Even assuming Severus crafted the passage, Laupot's arguments against this still don't hold up. Severus certainly knew the Bible well enough to be able to paraphrase Isaiah. And the entire "root and branch" metaphor could easily have been inspired by the language used by Orosius (or his source)
Supposing Laupot is right that radix and stirps were meant agriculturally (and as we have seen, there is no strong reason to suppose this), agricultural metaphors are quite common throughout ancient literature. Antiquity was an agriculture-based civilization, and everyone was more familiar with agricultural concepts than any others. Such metaphors would be most readily understood by the most people, and therefore authors would, and did, favor them. Severus certainly believed Christians were in fact a "branch" that sprouted from the "root" of Judaism.

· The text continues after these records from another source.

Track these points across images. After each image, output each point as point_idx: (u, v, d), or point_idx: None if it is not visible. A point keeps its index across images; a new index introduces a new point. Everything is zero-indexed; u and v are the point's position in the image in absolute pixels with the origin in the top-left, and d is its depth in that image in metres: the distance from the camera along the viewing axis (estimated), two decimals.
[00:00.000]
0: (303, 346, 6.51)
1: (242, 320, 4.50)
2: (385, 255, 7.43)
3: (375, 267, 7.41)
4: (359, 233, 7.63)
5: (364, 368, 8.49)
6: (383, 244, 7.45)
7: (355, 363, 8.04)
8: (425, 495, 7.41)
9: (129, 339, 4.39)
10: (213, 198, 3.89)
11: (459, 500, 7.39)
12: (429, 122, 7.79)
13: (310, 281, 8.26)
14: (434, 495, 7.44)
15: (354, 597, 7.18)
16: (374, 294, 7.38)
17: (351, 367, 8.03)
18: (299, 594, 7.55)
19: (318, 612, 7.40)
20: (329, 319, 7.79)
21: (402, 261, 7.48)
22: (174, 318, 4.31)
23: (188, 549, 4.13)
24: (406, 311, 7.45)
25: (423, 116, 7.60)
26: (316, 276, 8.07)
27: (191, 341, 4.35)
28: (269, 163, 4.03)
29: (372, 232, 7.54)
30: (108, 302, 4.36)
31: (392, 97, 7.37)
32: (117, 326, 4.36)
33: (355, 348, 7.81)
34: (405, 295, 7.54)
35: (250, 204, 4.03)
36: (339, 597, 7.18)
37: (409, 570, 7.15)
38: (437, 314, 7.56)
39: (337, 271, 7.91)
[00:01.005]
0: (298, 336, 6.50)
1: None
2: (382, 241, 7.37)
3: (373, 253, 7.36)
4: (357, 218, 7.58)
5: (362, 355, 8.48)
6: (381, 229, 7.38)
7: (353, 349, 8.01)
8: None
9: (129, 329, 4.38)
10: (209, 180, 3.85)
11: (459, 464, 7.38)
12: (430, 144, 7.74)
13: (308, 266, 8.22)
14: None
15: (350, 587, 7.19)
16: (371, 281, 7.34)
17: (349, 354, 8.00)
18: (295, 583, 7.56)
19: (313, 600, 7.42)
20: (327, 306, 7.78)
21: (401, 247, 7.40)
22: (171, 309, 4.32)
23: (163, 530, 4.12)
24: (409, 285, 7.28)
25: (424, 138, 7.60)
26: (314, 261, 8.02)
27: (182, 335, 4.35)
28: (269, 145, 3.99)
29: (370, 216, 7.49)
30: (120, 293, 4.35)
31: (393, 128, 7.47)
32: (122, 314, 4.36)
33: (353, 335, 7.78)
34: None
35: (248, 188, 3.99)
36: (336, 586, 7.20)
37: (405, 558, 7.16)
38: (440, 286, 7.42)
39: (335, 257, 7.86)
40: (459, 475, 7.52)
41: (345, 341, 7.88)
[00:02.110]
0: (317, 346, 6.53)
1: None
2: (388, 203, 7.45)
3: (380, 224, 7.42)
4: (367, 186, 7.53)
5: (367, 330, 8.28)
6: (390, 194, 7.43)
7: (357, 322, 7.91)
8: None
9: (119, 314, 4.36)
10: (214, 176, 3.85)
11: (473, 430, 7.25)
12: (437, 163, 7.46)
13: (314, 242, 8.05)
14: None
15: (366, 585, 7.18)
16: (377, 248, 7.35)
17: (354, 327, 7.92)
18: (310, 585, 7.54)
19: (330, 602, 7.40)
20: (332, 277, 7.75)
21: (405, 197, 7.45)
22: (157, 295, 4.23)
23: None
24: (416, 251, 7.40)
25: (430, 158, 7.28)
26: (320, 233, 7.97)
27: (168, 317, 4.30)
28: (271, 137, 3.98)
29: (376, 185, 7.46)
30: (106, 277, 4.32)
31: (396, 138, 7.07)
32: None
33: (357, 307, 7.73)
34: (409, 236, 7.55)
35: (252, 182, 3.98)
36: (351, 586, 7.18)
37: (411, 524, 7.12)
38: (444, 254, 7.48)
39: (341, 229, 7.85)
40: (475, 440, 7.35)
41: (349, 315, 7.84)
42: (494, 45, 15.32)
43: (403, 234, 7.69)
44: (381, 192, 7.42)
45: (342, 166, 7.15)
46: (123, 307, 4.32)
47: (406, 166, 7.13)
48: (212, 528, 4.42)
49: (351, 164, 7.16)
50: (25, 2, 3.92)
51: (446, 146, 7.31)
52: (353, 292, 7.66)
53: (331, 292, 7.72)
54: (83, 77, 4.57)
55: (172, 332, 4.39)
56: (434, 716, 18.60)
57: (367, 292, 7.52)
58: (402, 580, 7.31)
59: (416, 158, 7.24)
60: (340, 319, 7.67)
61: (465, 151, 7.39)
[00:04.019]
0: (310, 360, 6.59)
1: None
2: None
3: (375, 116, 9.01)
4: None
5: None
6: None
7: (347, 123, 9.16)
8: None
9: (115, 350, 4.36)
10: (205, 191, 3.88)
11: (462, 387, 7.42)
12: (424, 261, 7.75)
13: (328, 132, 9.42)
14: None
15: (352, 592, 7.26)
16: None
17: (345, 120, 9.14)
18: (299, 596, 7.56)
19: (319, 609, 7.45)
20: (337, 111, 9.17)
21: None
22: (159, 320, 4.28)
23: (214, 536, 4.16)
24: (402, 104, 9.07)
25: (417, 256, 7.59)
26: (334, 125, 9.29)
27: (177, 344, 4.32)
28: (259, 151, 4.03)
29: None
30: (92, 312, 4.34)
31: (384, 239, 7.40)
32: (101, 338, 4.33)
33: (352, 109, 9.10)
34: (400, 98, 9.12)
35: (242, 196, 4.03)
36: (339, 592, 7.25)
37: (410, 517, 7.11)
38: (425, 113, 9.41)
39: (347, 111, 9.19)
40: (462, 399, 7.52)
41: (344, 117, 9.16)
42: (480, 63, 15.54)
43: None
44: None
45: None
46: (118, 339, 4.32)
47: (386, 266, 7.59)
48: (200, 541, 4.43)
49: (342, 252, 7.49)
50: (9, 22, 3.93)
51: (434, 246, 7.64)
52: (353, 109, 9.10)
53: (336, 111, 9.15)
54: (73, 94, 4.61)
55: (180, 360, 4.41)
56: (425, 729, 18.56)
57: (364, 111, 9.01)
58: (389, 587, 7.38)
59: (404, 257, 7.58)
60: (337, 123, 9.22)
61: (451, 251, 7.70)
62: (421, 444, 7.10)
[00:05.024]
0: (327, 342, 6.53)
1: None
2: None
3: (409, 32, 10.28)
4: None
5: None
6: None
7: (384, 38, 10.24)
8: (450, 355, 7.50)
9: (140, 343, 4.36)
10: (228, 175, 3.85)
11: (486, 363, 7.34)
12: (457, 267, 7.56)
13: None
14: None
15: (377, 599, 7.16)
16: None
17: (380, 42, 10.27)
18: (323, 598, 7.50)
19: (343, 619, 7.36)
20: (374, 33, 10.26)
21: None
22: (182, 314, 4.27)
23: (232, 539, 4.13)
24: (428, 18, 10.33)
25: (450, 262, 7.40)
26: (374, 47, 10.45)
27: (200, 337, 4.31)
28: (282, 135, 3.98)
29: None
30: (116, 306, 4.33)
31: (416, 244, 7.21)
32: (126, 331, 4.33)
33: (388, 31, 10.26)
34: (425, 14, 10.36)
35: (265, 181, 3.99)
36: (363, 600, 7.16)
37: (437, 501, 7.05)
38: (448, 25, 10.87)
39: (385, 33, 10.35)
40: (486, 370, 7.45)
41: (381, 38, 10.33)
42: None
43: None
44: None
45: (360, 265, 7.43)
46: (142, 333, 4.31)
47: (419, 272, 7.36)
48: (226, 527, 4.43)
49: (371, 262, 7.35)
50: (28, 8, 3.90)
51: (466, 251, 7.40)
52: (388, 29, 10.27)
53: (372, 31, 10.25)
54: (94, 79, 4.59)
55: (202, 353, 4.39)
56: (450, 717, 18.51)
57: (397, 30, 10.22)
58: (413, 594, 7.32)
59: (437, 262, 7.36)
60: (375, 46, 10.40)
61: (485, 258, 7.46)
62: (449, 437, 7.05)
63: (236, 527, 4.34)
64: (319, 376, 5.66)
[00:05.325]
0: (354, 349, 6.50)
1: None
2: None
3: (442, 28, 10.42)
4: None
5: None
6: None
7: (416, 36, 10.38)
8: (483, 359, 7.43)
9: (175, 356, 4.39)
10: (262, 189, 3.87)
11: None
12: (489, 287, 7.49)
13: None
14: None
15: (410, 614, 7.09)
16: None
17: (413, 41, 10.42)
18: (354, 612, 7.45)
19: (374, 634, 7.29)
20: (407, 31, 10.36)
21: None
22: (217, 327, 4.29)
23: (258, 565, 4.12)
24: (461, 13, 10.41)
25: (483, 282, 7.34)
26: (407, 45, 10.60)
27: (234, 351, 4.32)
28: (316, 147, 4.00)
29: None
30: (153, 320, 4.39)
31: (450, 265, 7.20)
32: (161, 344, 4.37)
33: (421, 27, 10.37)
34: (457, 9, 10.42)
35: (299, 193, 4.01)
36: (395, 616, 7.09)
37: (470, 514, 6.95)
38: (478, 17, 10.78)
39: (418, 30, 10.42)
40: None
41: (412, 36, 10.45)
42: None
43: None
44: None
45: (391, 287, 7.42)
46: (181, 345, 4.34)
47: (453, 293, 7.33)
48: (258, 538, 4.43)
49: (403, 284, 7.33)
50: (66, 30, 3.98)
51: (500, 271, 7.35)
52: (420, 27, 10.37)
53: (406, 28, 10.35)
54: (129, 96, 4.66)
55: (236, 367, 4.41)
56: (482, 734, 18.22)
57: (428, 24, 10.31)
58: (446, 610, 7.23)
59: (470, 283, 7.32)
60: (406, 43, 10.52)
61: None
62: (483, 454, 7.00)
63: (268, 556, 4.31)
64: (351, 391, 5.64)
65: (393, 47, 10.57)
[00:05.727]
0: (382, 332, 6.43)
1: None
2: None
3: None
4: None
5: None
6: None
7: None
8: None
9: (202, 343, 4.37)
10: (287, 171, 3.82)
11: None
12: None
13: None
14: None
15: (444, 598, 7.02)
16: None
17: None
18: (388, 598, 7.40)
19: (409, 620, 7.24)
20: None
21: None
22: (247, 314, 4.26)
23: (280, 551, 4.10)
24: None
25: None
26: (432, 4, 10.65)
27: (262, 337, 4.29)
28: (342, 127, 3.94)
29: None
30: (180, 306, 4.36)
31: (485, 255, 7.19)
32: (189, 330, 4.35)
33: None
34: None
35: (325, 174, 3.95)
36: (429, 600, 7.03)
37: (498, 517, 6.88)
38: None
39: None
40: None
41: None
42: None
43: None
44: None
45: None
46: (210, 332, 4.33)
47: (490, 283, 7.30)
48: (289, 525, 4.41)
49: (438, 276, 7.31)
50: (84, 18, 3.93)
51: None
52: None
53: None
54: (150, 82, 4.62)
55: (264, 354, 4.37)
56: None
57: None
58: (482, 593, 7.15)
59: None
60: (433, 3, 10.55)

He also believed that Christianity derived from, but branched away from, the Temple cult. From Orosius we find that their shared source probably already used an agricultural metaphor (germination) and believed the Temple was no longer necessary
It is not at all improbable that Severus would have put all these pieces together and inferred that Titus destroyed the Temple to fulfill God's will because he believed destroying the Temple would sever Christianity's "root" (by destroying its radix, "base") and thus kill the "branch" (the stirpes, "descendants"). This assumption could surely evoke the Isaiah passage as a stylistic source of the metaphor
So I think ordinary authorial creativity could have lead to the colorful (but fictional) embellishment that Severus added to the story, even if Severus knew nothing of the netser connection that Laupot sees. This certainly seems more probable than that Orosius would consciously exclude so crucial a point, as well as so clever a turn of phrase, in his own account of the same story, even though he clearly used the same source as Severus. But even if someone should disagree with me about this, it still follows that a 4th-century Christian author with knowledge of Hebrew and Christian tradition, comparable to that possessed by Jerome (hence conforming to all the requirements set by Laupot himself for crafting the passage) is the most probable source. This is even more probable than the theory that Tacitus (or someone comparably early) originally wrote about Zealots rather than Christians, and yet even that theory is more probable than Laupot's. Therefore, there is no reason to believe the passage in question ever came from Tacitus, or if it did, that it originally mentioned Christians.